Texto do exercício:
◆ ◆ ◆

Mas a paixão pela sala de aula a fez entrar em outro projeto, o Gastronomia no Ritmo das Linguagens Culturais (gastronomiacomocultura@gmail.com), que enxerga a atividade gastronômica como uma manifestação artística e cultural. Todos os sábados, Natália recebe um convidado para discutir uma determinada obra artística e, em cima dela, cria um prato, que é executado e ensinado aos convidados. Já houve três encontros, mas ainda há a oportunidade de participar de outros dois, que serão realizados em 20 de maio e 3 de junho.
No primeiro bate-papo, Natália recebeu o editor Andrey do Amaral para discutir o romance Memórias póstumas de Brás Cubas. Na ocasião, a chef preparou um arroz doce, prato citado no livro de Machado de Assis. A obra O Ovo ou Urutu, de Tarsila do Amaral, foi o tema da segunda aula. "Muita gente acha que preparar um ovo é algo simples, mas ele tem várias funções. A clara em neves, por exemplo, faz o bolo crescer", detalha.
Neste sábado (20/6), com ritmo e sabor, a música Tropicana, de Alceu Valença, será o tema da discussão. Natália executará uma salada tropical na cadência pernambucana. E, para encerrar o projeto, no dia 3 de junho, o longa nacional Estômago estará em debate. "Ensinarei um macarrão à carbonara, tal qual o personagem do filme, que descobriu seu talento com massas." Os encontros ocorrem em A Banka, na Quadra 10 do Cruzeiro Velho, às 16h, e são gratuitos.

◆ ◆ ◆

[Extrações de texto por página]

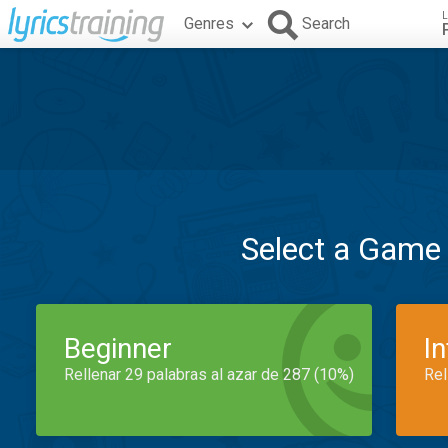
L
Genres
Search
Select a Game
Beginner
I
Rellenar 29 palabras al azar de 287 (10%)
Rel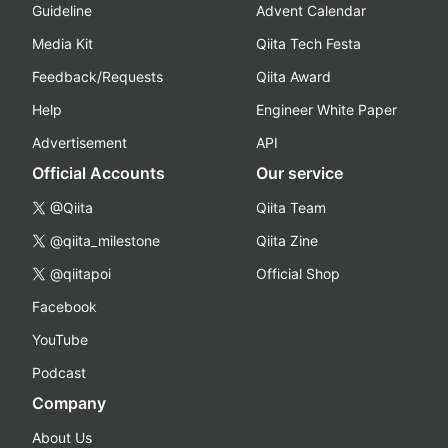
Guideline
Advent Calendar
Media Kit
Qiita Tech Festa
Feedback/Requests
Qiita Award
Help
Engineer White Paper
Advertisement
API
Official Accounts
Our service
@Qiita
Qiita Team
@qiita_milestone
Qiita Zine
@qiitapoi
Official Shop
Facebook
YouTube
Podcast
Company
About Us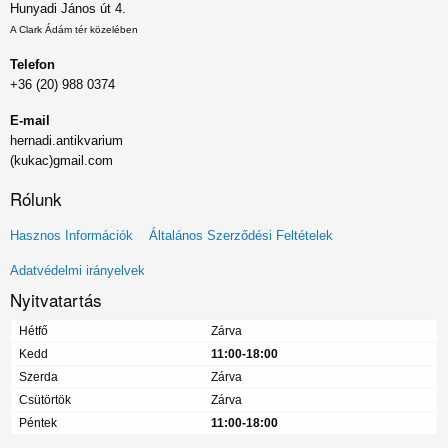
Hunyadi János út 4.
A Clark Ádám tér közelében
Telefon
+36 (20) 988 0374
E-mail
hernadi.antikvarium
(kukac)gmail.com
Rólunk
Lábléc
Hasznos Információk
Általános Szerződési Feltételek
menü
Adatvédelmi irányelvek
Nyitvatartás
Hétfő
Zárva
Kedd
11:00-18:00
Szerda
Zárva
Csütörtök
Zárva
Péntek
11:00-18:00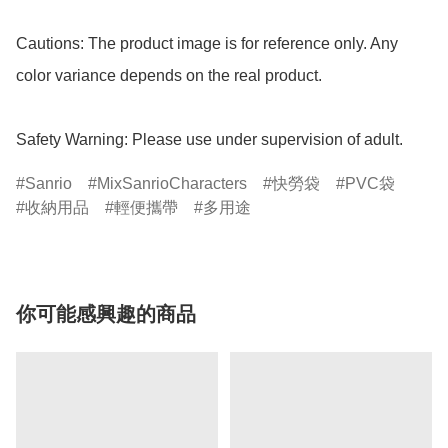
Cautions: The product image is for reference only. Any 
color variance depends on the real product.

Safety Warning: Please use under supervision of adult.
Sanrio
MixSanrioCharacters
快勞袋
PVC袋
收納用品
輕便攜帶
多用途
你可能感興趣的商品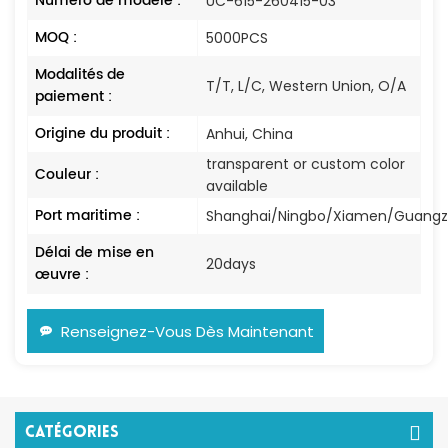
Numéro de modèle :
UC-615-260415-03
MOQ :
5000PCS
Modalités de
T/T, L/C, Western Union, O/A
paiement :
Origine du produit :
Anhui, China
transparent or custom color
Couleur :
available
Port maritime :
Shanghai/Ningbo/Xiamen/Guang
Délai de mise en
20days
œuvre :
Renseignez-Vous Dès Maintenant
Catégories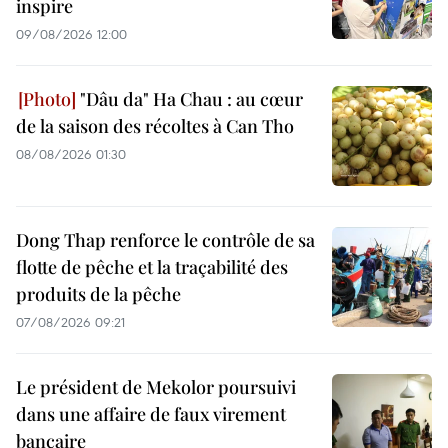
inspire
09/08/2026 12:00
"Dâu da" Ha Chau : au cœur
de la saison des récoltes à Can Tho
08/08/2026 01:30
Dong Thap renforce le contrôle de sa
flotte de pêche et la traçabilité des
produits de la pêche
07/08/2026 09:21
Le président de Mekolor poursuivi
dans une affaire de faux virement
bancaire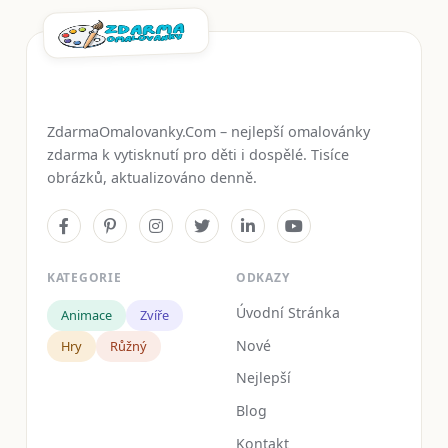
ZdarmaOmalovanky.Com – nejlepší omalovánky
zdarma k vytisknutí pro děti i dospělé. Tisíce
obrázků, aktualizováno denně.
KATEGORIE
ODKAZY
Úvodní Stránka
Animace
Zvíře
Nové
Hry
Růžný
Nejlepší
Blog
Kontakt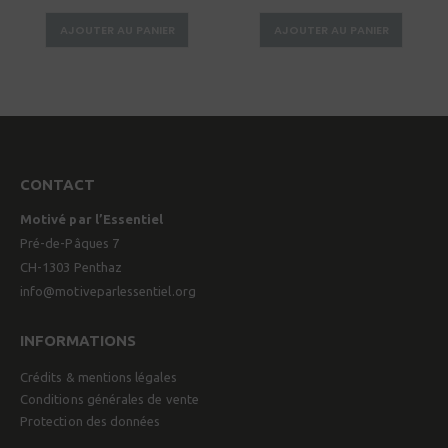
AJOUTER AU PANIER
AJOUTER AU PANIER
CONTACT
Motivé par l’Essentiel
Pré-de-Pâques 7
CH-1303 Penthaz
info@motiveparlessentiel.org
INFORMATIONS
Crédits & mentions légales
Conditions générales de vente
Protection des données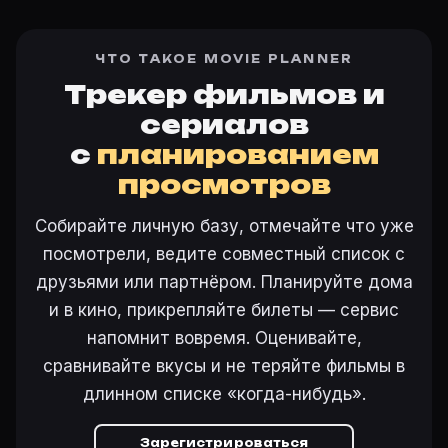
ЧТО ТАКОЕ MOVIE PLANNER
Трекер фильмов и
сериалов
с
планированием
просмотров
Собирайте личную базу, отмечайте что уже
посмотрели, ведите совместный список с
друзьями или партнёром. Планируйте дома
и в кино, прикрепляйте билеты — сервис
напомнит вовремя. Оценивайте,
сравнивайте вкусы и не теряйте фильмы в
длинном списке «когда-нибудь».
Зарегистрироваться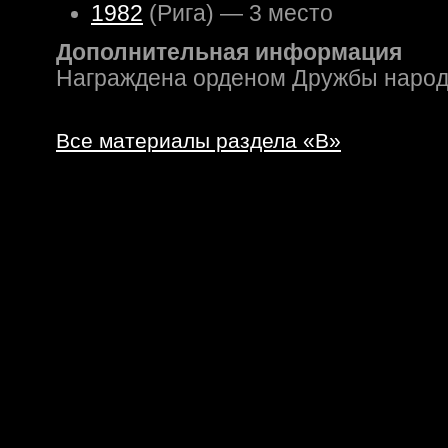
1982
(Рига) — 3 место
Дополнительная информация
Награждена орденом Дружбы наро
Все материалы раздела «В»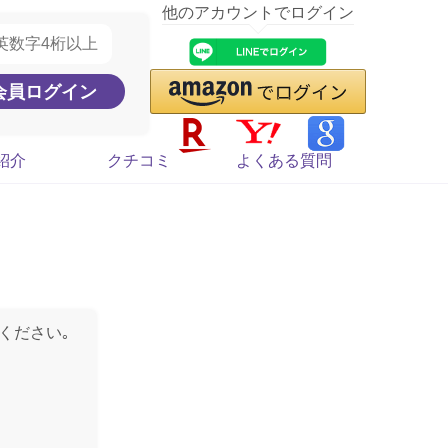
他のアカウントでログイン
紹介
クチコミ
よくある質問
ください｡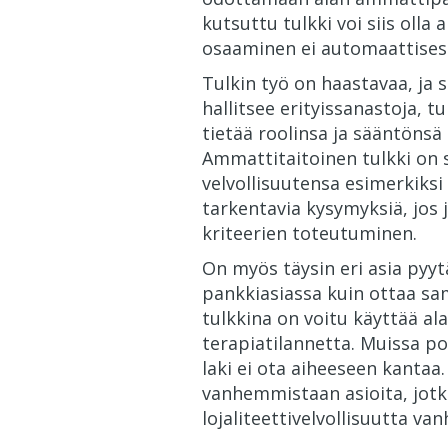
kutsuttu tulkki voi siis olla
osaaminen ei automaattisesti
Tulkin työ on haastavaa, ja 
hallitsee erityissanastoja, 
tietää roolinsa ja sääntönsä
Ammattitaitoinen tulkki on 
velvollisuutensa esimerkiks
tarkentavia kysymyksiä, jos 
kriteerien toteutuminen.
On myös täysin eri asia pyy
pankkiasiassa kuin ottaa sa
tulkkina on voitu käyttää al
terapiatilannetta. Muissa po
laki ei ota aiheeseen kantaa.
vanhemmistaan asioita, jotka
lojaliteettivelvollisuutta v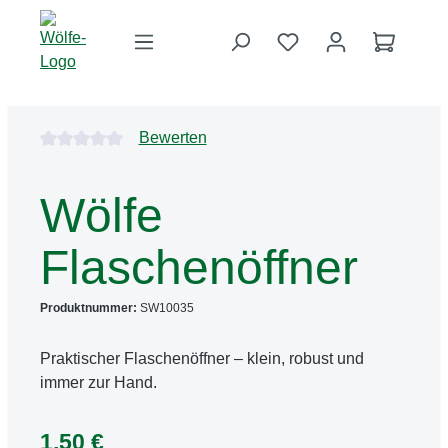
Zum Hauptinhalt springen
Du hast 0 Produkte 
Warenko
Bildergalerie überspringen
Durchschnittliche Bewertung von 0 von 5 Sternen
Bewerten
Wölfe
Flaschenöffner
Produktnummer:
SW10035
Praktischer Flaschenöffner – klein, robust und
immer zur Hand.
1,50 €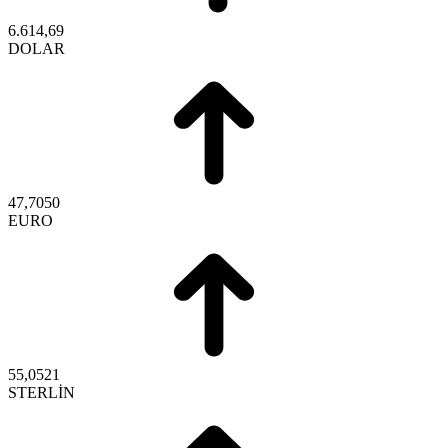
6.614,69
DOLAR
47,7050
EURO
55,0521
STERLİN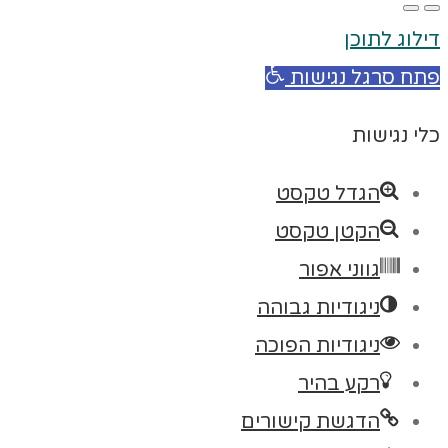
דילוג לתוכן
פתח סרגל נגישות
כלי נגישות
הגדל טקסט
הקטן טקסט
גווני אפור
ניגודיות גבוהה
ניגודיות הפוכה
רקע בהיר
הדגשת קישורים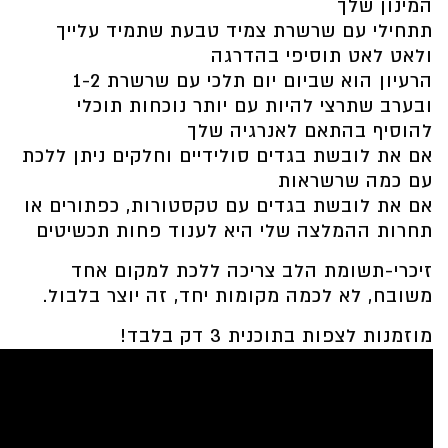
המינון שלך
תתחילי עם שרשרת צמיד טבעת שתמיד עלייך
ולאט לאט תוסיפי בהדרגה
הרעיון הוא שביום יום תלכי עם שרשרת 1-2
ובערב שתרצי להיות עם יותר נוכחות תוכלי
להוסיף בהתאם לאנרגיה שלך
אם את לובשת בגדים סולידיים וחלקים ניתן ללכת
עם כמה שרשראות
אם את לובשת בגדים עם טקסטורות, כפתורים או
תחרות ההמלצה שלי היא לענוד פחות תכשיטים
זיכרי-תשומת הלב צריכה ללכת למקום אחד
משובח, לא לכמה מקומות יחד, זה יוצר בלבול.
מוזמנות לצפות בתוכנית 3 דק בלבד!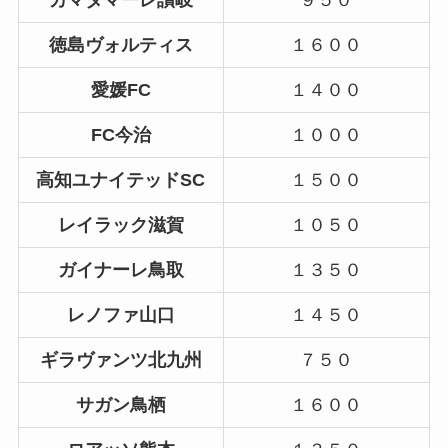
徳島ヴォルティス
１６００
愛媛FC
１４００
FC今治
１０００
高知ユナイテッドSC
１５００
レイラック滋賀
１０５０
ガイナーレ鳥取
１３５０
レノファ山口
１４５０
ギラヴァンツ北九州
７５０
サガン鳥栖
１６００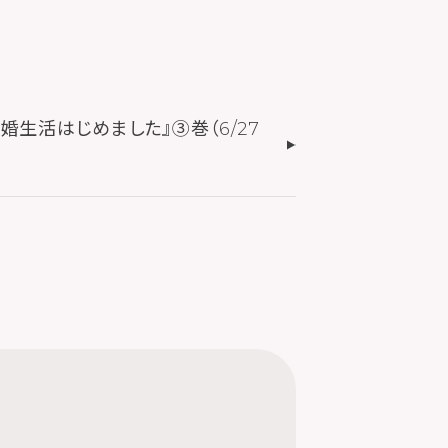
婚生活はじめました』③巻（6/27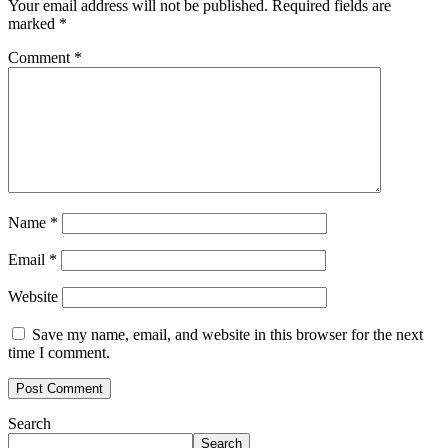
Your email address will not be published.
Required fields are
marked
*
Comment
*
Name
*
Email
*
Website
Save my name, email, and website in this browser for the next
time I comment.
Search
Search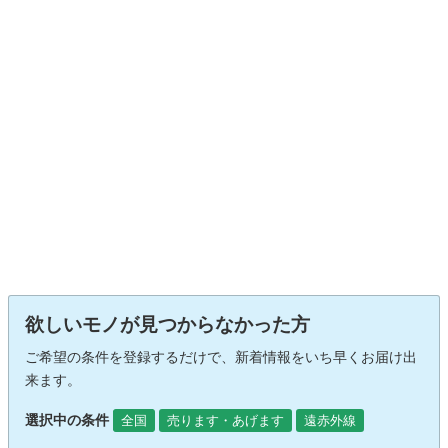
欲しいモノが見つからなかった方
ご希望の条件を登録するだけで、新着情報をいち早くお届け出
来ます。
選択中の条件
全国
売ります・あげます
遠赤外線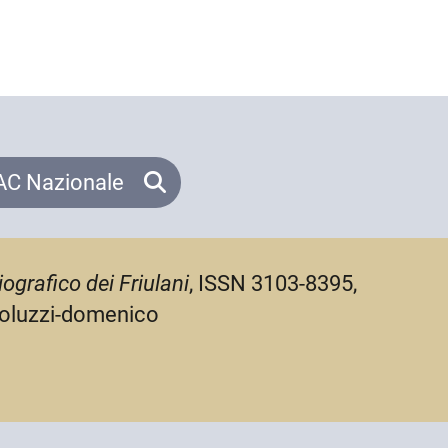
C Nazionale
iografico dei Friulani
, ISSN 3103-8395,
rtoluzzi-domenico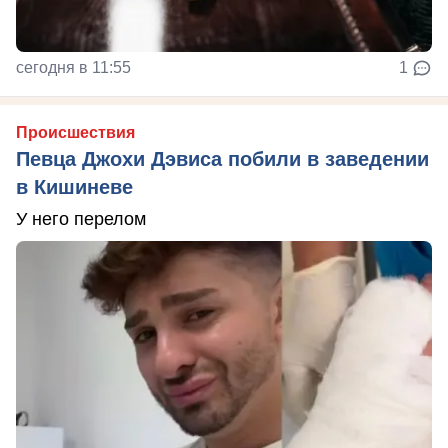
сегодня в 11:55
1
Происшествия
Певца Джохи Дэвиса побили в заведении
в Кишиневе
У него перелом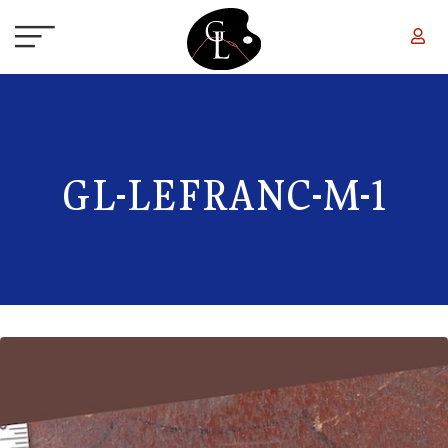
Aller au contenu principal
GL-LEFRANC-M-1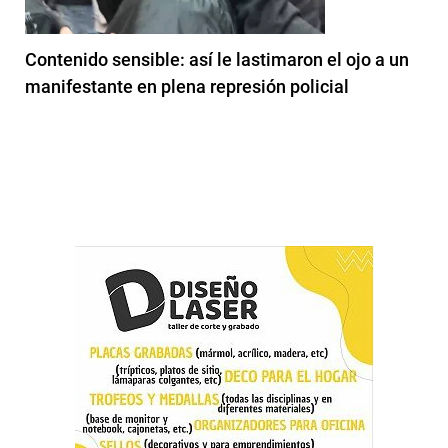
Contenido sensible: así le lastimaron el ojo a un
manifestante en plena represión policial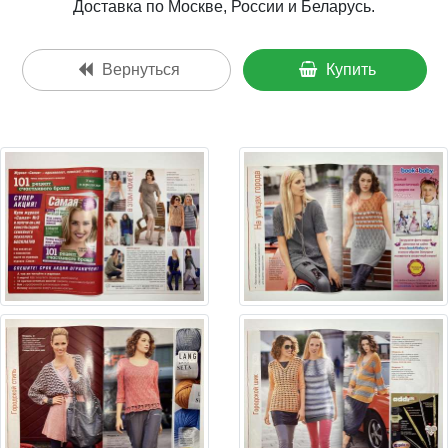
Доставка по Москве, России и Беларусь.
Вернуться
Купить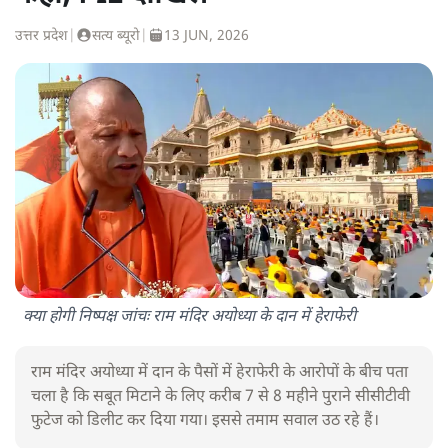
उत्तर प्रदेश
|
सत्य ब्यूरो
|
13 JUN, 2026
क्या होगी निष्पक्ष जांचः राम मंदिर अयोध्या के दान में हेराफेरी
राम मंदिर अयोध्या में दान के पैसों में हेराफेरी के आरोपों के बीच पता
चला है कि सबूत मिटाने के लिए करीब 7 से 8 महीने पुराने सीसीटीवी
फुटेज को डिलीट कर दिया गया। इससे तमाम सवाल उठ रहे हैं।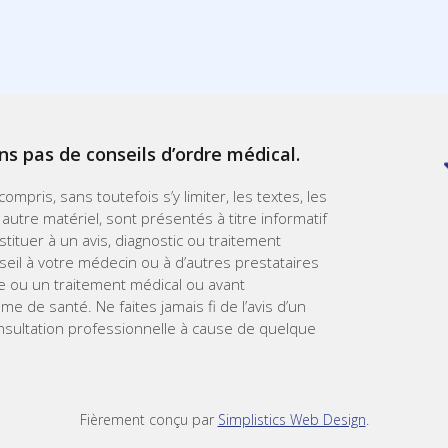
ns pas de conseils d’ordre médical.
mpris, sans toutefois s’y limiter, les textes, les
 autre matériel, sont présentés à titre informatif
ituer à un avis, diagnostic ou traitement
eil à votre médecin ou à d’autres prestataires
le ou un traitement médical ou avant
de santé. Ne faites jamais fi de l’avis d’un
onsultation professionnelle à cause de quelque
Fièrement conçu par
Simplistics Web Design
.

◆ ◆ ◆

Requisitos das tarefas:
(a) Segundo o texto sobre o projeto de gastronomia, que prato a chef preparou no primeiro encontro?
(b) Prossiga com o texto sobre o projeto de gastronomia a partir do ponto em que ele termina.

Respostas em sequência:
(a) Um arroz doce, prato citado no livro de Machado de Assis.

(b)
Pudim de cachaça com calda de gengibre e frutas vermelhas
Pudim
Ingredientes
20ml de cachaça
300ml de leite integral
1 lata de leite condensado
6 gemas
1/2 gengibre pequeno
300g de açúcar refinado
Calda de frutas vermelhas
Ingredientes
400ml de água
200ml de vinho do porto
50g de morango
50g de amora
50g de framboesa
2 flores de anis estrelado
2 canelas em pau
60g de açúcar refinado
Pudim
Modo de preparar
Pique o gengibre o mais pequeno possível.
Em uma frigideira, coloque o açúcar refinado em fogo baixo até que toda borda comece a derreter. Quando derretido, adicione o gengibre. Despeje no fundo das forminhas. É importante ressaltar que, para uma calda lisa, a temperatura é de 160°C.
Em uma tigela, misture o leite condensado com o leite, a cachaça e as gemas, misture com cuidado para não formar bolhas, pois a textura ideal do pudim é liso, sem bolhas.
Despeje o líquido por cima da calda até preencher a forminha. Leve ao forno em banho-maria em forno a 180°C até que apresente uma textura firme, mas a coloração se mantenha clara. Caso apresente coloração escura, significa que a cocção foi maior do que o desejado, lembrando que, após refrigerado, o pudim apresenta maior consistência. Retire do forno, cubra com plástico filme e refrigere por 12 horas.
Calda de frutas vermelhas
Modo de fazer
Misture todos os ingredientes numa panela em fogo baixo e deixe reduzir até o ponto napeé (quando você passa a parte de trás da colher na preparação, deita a colher, passa o dedo no sentido reto horizontal e um lado não escorre para o outro).
Deixe descansar até chegar à temperatura ambiente. Se desejar, bata no liquidificador para obter um resultado liso. Ou, para um resultado mais rústico, sirva com as frutas em pedaço.
Para desenformar o pudim, descole as laterais, aqueça um dedo de água, deixe alguns segundos para a calda da parte de baixo amolecer e desenforme no prato.